圧倒的不利な状況でここまで抵抗する気力が遺っているとか正直感心する。
「我々ヴィドックよりギルドへ正式に協力依頼をしたのだ。我が国からの逮捕状と別に身柄引き渡し請求がマグノリア国から来てる。君の行く先はギルドでなくて嘆きの塔、それからマグノリアだよ。」
じたばたと抵抗するエリクセンに向けて紫の縁取りのある黒いローブに顔の上半分を隠す黒銀のマスクをつけた男がそう言いながら姿を現した。
「ま、まさか。貴様は!」
「あ。知ってるなら話は速いね。僕が来たということは君の悪事はすでに陛下の耳に届いてるってことさ。」
「陛下・・・。陛下の耳に・・・だと?」
エリクセンが呆然と何度もつぶやく。やっと自分の立場の危うさを自覚したらしい。
ジーノはとどめ、とばかりに首元から紫の瞳の狼が彫られた首飾りを見せる。
その紋章を持つものはヴィドックに属し、すべての調査機関に権限は優先する強力な権威の象徴だ。
エリクセンの顔がみるみる血の気を失って紙のような白さに変わる。
「もう君の父上も、叔父上でもかばいきれない。我が国だけならもみ消しようもあるだろうけどマグノリアは不味かったよね。

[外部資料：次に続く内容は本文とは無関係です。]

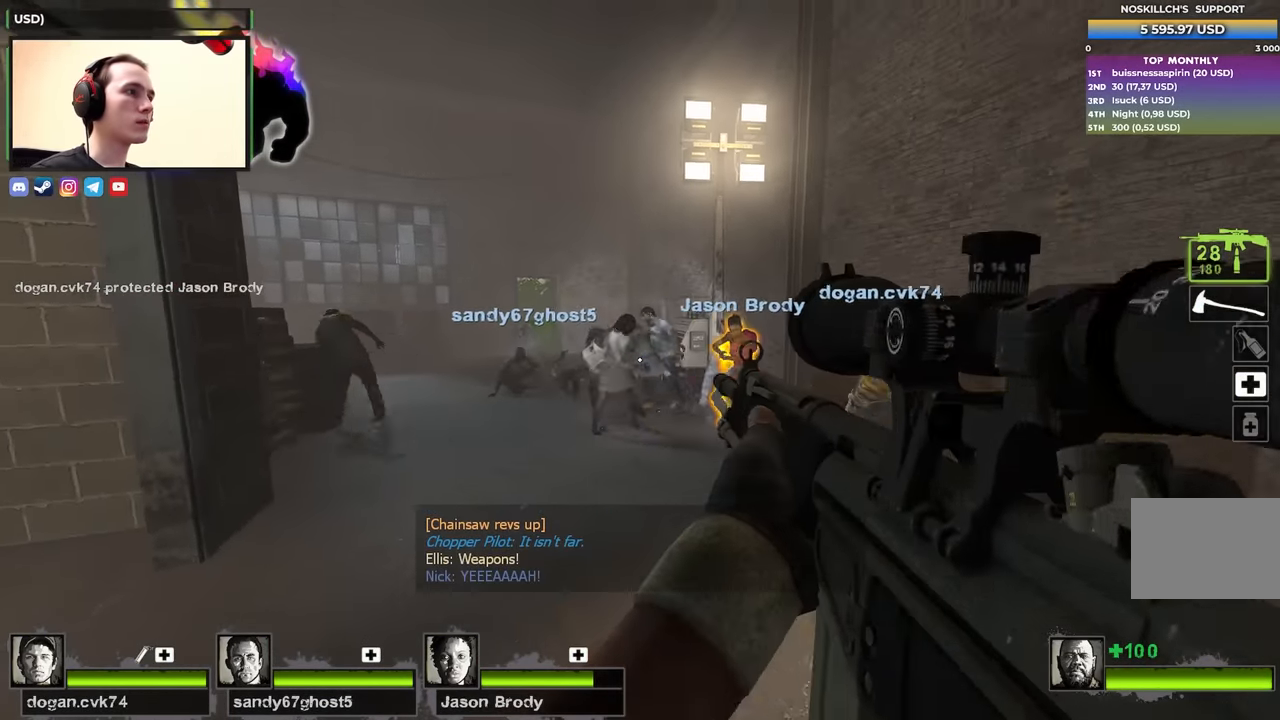
{"keys": [], "events": [[500, "shift", "up"]]}
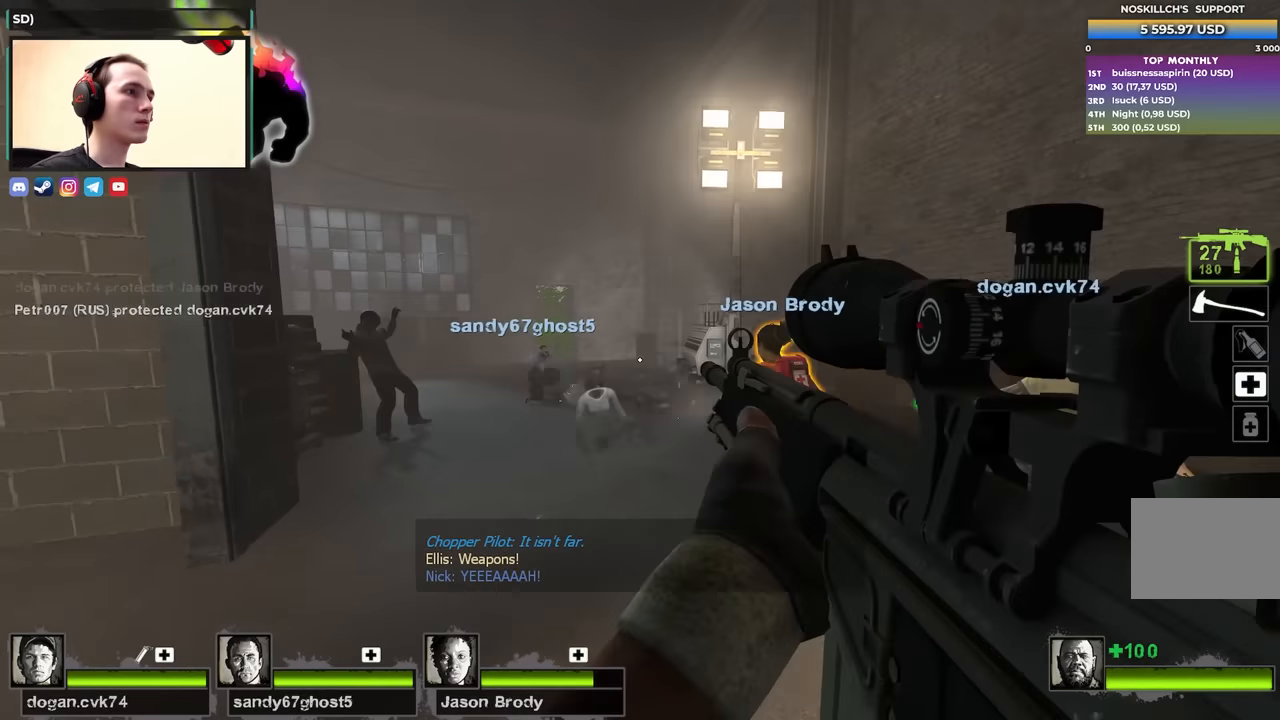
{"keys": ["w"], "events": [[433, "w", "down"]]}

内務尚書さまじゃ外交問題はどうしようもないしね。我が国は今マグノリアとは揉めたくないし。尚書は我が身と家族の保全と引き換えに君の引渡しに同意したよ。
後進に職を譲ってご勇退だ。やはり上つ方は引き際も美しいものだね。」
目元は深く被ったフードと黒銀のマスクで見えないけれど、口元が皮肉気に歪んでいる。
「君の実家も勘当するって。もともと出来のいい異母兄がいるし心配はいらないって話じゃない。さすがに君の母上も君の不行跡に諦めがついた、というか引導が渡されたらしいよ。
エリクセン辺境伯家もようやく代替わりってことだね。第二皇子殿下がお喜びだよ。」
エリクセンはそれを聞くとがっくりと肩を落とした。ちょっと覗き込むと目の焦点はあってないし、何かブツブツと呟き続けている。どうやらキャパオーバーになったらしい。
ロッソが素早く動くと手刀で彼の意識を奪う。ぐったりしたところにリナルドが衣服を探り危険な魔道具の有無を確かめ、私が念の為魔力封印の枷を嵌めた。
「もう諦めたのに、そこまでやる?」
「自暴自棄の暴発が一番怖いじゃない。それに曲がりなりにも辺境伯家の若様だからどんな飛び道具を隠してるか、知れたもんじゃない。怪我は嫌よ。安全第一。」
私が素っ気なく言うと彼は軽く肩を竦めた。フードに隠れて分かりにくいけど口元を見れば今度は皮肉でなく笑ってることはわかる。
「じゃ、俺はこいつ連れていくね。後の市民はそちらに任せた。」
ジーノが触れると拘束の魔術具に仕込んであるのか、エリクセンの体が少しだけ宙に浮く。
「あ、待って。この子たちは?」
「貴重な幻獣はギルドと国家で保護済み。雪狼と闇狼は届けさえ出せば市民でも飼えるでしょ。然るべき場所で、然るべく保護してあげて。」
ジーノはそう言うとさっさとエリクセンを連れて出ていった。